Access restrictions are based on capabilities of the underlying TYPO3 extension “file_list”. This is a public TYPO3 extension of Xavier Perseguers, nothing LionsBase-specific and since February 2020, it respects those access rights as well: https://extensions.typo3.org/extension/file_list (naturally your LionsBase instance is using the latest version of that extension). So since that point of time, you could have e.g., a page restricted to your club members with a plugin showing all files within a given directory, but if you mark some files within the directory to be accessible only by the committee, then the very same page in your website, with a single access configuration will behave differently if you are only a member of the club or if you are part of the committee.
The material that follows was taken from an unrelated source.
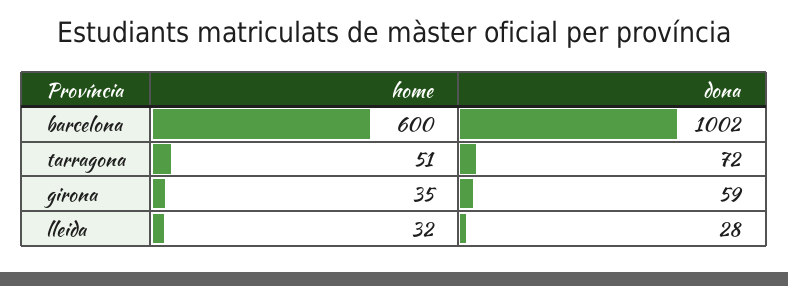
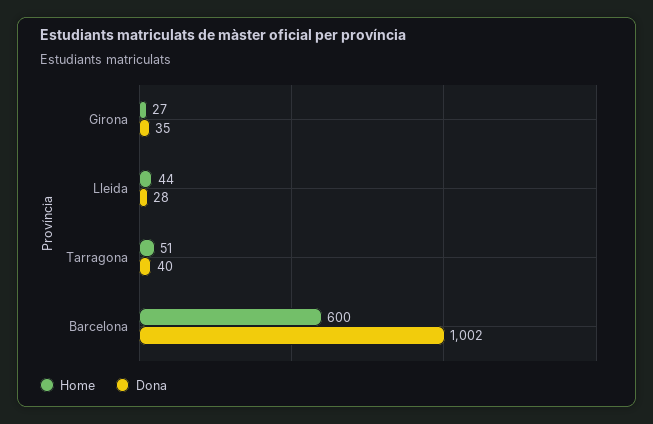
dona, tarragona: 72 -> 40
home, girona: 35 -> 27
dona, girona: 59 -> 35
home, lleida: 32 -> 44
One plugin, easy to configure!
Context #2
Second context is when you share documents within the mobile application. Documents you share within your club are made accessible by your club members solely, even if you do not configure any access restrictions, members outside your club will not see those documents when they use the mobile application.
Context #3
Direct links to a file is when you create some content within your club’s website, like a block of “Text with images” and you configure a link to a file within your text content or on an image. Since this is purely a core TYPO3 context, TYPO3 will naturally respect any access restrictions. What might have changed since the release of the mobile application version 7.0 when we enhanced the view so that you may now granularly restrict access is that you possibly had some public news with a direct link to a document and once you restrict access on that file, the previous public link will vanish; but that is exactly what you would expect!